In the Bihar town of Bettiah, protesters vandalised the ancestral homes of deputy chief minister Renu Devi of the BJP and state unit president Sanjay Jaiswal. The leaders were not present and nobody was hurt.
The new BJP district offices in West Champaran, Rohtas and Madhepura were set on fire.
Fearing mob mobilisation and violence, the Haryana government suspended mobile Internet services across the state.
Under the Agnipath scheme, most ordinary soldiers recruited to the armed forces will serve only four years and retire without pension.
In Prime Minister Narendra Modi’s parliamentary constituency of Varanasi, where the Cantonment railway station was vandalised, a protester said: “Youths from poor families join the armed forces. The government wants us to serve four years and retire without pension.
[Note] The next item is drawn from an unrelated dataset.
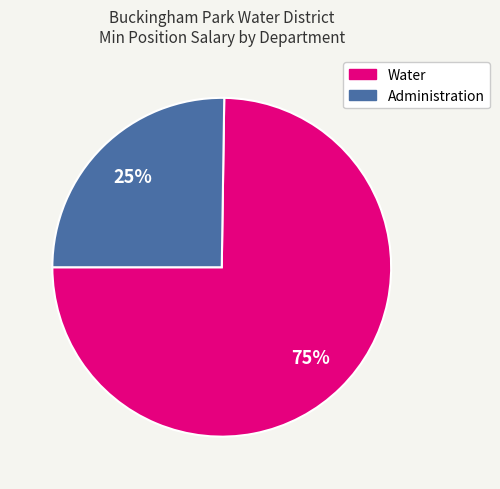

Is there a majority slice in this chart?

Yes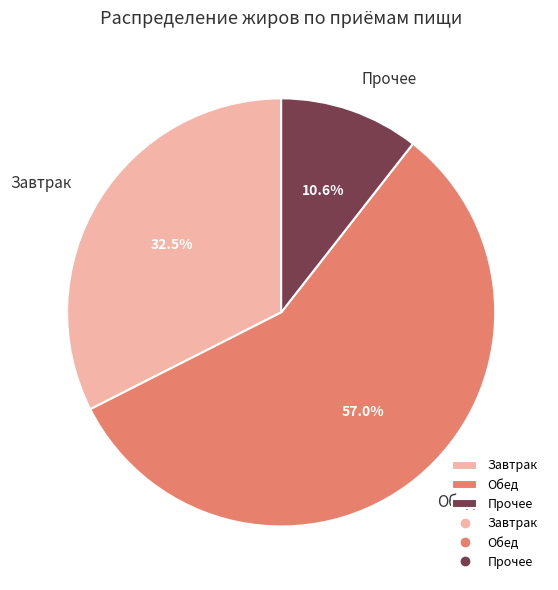

What percentage is the Обед slice, to the nearest percent?

57%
It wants to create a pool of jobless people in their 20s. This is unacceptable.”
Protesters set fire to the Jathhari police outpost and a police jeep in the Tappal area of Aligarh after, eyewitnesses claimed, the force fired rubber bullets at the mob and real bullets in the air. The police did not confirm firing.
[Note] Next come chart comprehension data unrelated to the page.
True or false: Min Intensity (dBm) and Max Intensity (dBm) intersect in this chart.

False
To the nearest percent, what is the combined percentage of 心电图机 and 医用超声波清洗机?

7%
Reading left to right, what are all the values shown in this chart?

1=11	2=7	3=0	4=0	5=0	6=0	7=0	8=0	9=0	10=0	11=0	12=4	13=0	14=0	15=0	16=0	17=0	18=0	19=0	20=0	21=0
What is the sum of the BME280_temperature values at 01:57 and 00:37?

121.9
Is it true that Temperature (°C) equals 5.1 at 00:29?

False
A wagon of a stationary train was torched in Ballia, and a state transport bus set ablaze in Aligarh.
A mob stoned the camp office of Uttar Pradesh transport minister and Ballia MLA Daya Shankar Singh and damaged the hoarding at the office gate, his brother Dharmendra Singh said.
Violence was reported from Jaunpur, Ghazipur, Amethi, Rae Bareli, Chandauli, Etah, Bulandshahr, Allahabad, Agra, Mathura, Firozabad, Ghaziabad and Noida in Uttar Pradesh and Haldwani in Uttarakhand.
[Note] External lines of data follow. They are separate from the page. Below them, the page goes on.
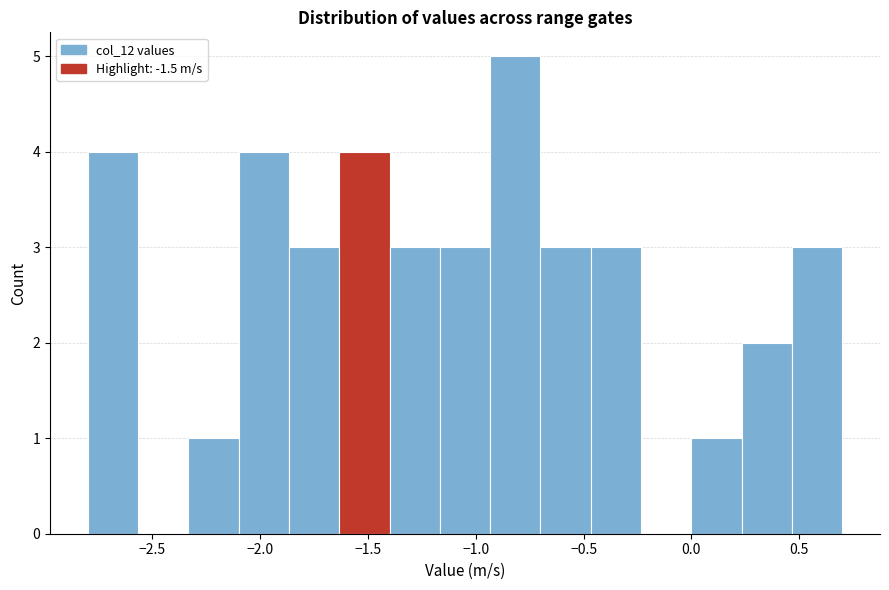

Reading left to right, transcribe this chart: for each bar, give the range it covers on the x-axis and its height. Neither the bar edges nor the heights are printed on the chart, so give them approximately, as read against the axes.

-2.80 to -2.55: 4
-2.55 to -2.35: 0
-2.35 to -2.10: 1
-2.10 to -1.85: 4
-1.85 to -1.65: 3
-1.65 to -1.40: 4
-1.40 to -1.15: 3
-1.15 to -0.95: 3
-0.95 to -0.70: 5
-0.70 to -0.45: 3
-0.45 to -0.25: 3
-0.25 to 0.00: 0
0.00 to 0.25: 1
0.25 to 0.45: 2
0.45 to 0.70: 3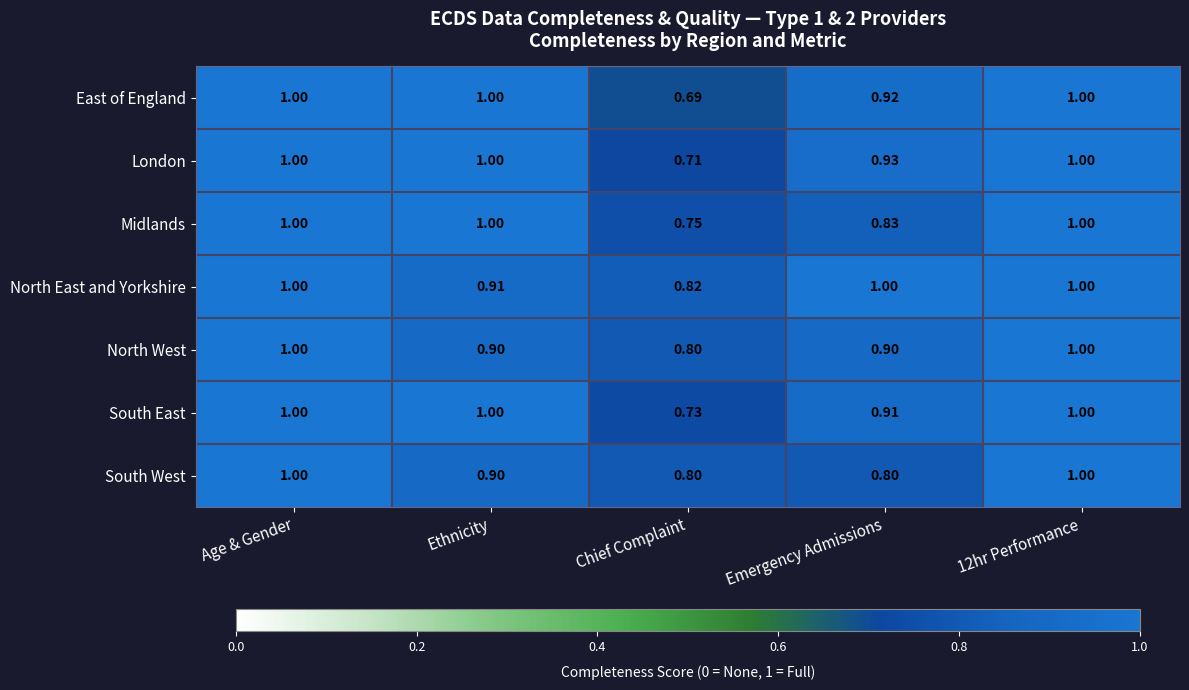

Which category has the lowest value across all series?

Chief Complaint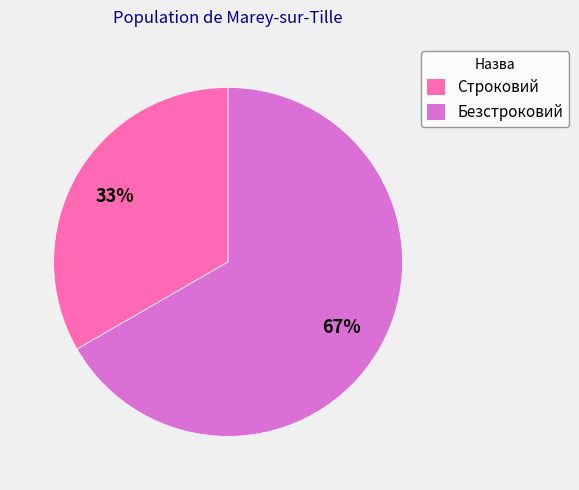

To the nearest percent, what portion does Строковий represent?

33%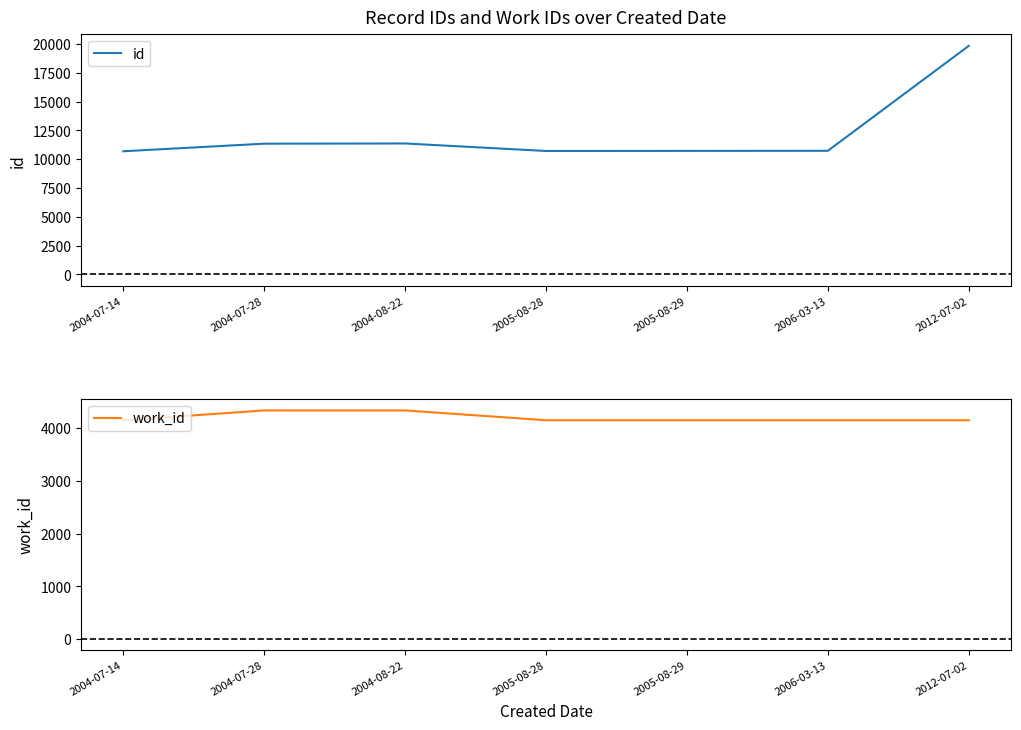

What is the average value of the id series?

12199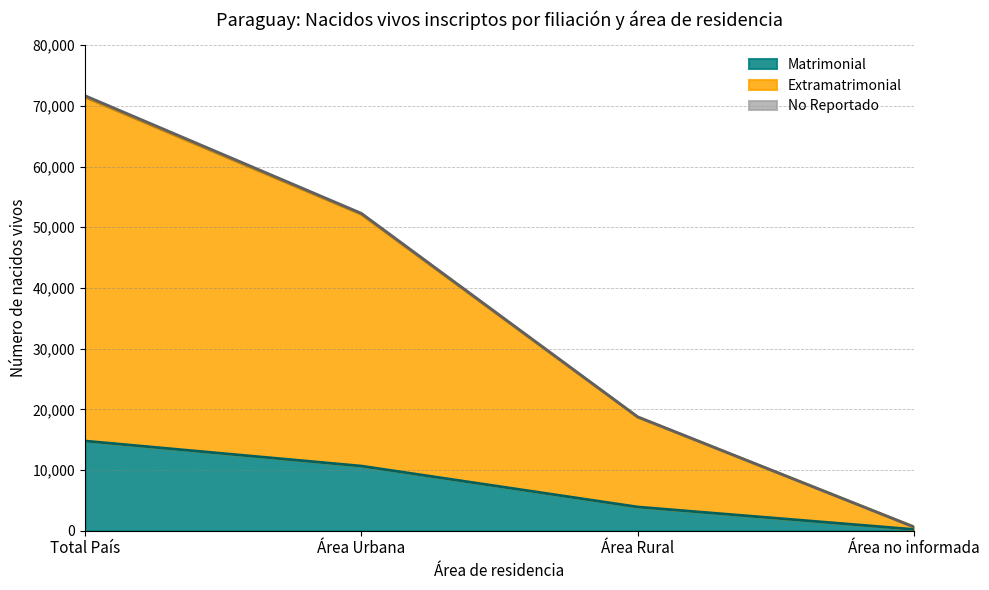

At which category is the sum across all series the highest?

Total País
The Agra-Delhi highway was blocked and the police stoned, officers said.
‘Bandh’ call
The Opposition Grand Alliance in Bihar has called for a “Bihar bandh” on Saturday in support of the agitation.
In Bihar, at least nine trains including long-distance express trains were torched at the railway stations in Samastipur, Dumraon, Lakhisarai, Ara, Danapur, Fathuha, Islampur and Supaul.
Several other railway stations witnessed vandalism. Around Rs 3 lakh was allegedly looted from the ticket counters at Bihiya, Bhojpur. Reports said mobs snatched mobile phones from some of the stranded and distraught passengers.
The flames reached Patna on the third day of the agitation, with Patna Junction vandalised and some arterial streets blockaded with burning tyres and bamboo sticks.
Hundreds gheraoed the army recruitment office in Cuttack, Odisha, prompting a police baton-charge. The protesters later blocked the Ring Road, the lifeline of Cuttack City.
“We have cleared the medical and physical tests for army recruitment and were waiting to take the written test on May 30, but it has been cancelled,” a youth said.
He demanded the Agnipath scheme be scrapped and the written test held immediately.
Trains
At least 12 trains have been torched and over 200 others affected since the protests erupted on Wednesday, the railways said.
Dozens of trains have been cancelled. The worst hit has been East Central Railway (ECR), which covers Bihar, Jharkhand and parts of Uttar Pradesh.
“Altogether 164 trains were cancelled, 64 were terminated before their destinations, while 10 had to start beyond their originating station. Another 12 trains were rerouted,” ECR chief PRO Rajesh Kumar said.
Hundreds of other trains were stranded at various stations in and around Bihar.